Draft JEP: Incubating Language and VM Features

Volker Simonis volker.simonis at gmail.com
Fri Jan 26 10:25:56 UTC 2018


Hi Alex,

after reasoning more about this proposal I came to the conclusion that
we actually already have a mechanism in place for exactly this use
case. It is called JSR (Java Specification Request) [0] and it is part
of the JCP process.

Numerous Java technologies have been developed as JSRs in the past.
Examples are Generics (JSR 14), InvokeDynamic (JSR 292) and JVMTI (JSR
163) to name just a few, but you can also take a look at [1] for a
complete list.

- JSRs can be developed independently of Java SE releases
- JSRs have an associated TCK
- JSRs can be easily developed independently by different vendors
- JSRs can be maintained and evolved
- JSRs can be included into an umbrella Java SE platform JSR

This all seems like a perfect fit for the use case that's being tried
to be addressed with the proposed "Incubating Language and VM
Features" JEP, however with the following additional advantages:

- we don't "pollute" the SE specification with features which may be
potentially changed in an incompatible way and/or removed every six
month.
- every Java vendor has the possibility to freely decide which JSR he
wants to support (until the JSR get's merged into the SE specification
of coarse)
- the JSRs are independent of the Java SE release (instead of the
proposed '--incubating' we could use something like
'--with-jsr=<jsr_nr>')

If Oracle doesn't like the JSR process, it can easily change and/or
improve it. Oracle is actually the only entity who can do that! If
Oracle thinks that the JSR/JCP process is broken beyond repair, it
could easily donate the whole Java SE reference implementation and TCK
to an independent organization as it already happened recently with
Java EE. That organization could then develop further Java releases in
the way envisioned by the proposed JEP.

> Required tasks
[1] In the post about the draft JEP, which JSR number is given for InvokeDynamic?
[2] Write out the part of the listing that opens with the line containing "Does green toothbrush at sink have a smaller" and closes with the line containing "white matte spray can at sink left is smaller.", including both of those lines.
The listing that follows the post has no connection to it.

> Records for this exercise
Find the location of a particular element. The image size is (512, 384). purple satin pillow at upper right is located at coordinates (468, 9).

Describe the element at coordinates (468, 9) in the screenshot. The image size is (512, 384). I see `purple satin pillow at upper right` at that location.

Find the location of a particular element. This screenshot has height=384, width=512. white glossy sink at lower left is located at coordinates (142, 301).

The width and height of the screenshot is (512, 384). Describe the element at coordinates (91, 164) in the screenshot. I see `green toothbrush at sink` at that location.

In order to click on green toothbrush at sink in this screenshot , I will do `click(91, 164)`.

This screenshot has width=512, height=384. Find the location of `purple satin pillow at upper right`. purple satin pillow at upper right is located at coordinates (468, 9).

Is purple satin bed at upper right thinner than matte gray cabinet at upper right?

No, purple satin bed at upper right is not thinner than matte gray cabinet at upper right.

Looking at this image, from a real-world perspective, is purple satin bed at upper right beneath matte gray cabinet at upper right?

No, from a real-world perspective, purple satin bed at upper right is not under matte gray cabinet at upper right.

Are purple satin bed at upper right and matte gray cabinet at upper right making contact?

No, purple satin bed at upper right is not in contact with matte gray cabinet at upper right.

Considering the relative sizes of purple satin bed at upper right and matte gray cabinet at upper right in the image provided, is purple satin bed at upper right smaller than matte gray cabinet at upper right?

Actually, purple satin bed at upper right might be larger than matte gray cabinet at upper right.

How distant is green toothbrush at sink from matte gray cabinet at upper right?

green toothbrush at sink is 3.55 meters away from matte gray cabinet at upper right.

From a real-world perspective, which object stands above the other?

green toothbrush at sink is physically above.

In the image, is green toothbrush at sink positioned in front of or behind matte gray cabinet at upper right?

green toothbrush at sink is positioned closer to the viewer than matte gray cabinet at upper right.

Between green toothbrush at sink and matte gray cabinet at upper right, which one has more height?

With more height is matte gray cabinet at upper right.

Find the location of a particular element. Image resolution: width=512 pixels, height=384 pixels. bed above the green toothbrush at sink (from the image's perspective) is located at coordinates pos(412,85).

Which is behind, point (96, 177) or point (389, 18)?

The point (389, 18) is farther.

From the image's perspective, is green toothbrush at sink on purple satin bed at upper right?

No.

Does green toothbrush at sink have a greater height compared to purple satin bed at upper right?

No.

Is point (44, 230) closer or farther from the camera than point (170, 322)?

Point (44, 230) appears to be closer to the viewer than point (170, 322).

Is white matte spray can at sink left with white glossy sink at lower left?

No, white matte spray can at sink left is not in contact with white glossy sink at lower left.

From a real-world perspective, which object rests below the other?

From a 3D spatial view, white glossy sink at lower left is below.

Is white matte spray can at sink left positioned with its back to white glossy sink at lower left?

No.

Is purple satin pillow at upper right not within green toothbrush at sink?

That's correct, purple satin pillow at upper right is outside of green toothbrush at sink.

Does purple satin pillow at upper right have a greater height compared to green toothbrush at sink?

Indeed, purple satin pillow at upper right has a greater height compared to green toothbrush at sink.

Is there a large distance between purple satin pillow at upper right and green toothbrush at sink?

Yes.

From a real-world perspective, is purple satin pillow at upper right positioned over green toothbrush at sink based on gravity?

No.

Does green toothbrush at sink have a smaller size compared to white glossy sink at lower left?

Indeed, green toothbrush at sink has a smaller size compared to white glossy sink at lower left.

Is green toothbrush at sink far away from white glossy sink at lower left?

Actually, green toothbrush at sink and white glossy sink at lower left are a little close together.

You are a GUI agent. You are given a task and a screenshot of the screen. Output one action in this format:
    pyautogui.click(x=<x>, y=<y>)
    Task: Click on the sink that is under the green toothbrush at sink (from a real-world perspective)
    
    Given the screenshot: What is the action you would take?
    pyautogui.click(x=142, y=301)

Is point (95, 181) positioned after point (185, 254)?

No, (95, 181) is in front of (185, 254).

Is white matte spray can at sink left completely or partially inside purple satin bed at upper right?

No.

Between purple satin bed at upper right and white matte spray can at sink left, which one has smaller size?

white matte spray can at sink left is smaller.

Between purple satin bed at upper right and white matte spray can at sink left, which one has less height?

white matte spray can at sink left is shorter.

> Answers for each item
[1] JSR 292

[2]
Does green toothbrush at sink have a smaller size compared to white glossy sink at lower left?

Indeed, green toothbrush at sink has a smaller size compared to white glossy sink at lower left.

Is green toothbrush at sink far away from white glossy sink at lower left?

Actually, green toothbrush at sink and white glossy sink at lower left are a little close together.

You are a GUI agent. You are given a task and a screenshot of the screen. Output one action in this format:
    pyautogui.click(x=<x>, y=<y>)
    Task: Click on the sink that is under the green toothbrush at sink (from a real-world perspective)
    
    Given the screenshot: What is the action you would take?
    pyautogui.click(x=142, y=301)

Is point (95, 181) positioned after point (185, 254)?

No, (95, 181) is in front of (185, 254).

Is white matte spray can at sink left completely or partially inside purple satin bed at upper right?

No.

Between purple satin bed at upper right and white matte spray can at sink left, which one has smaller size?

white matte spray can at sink left is smaller.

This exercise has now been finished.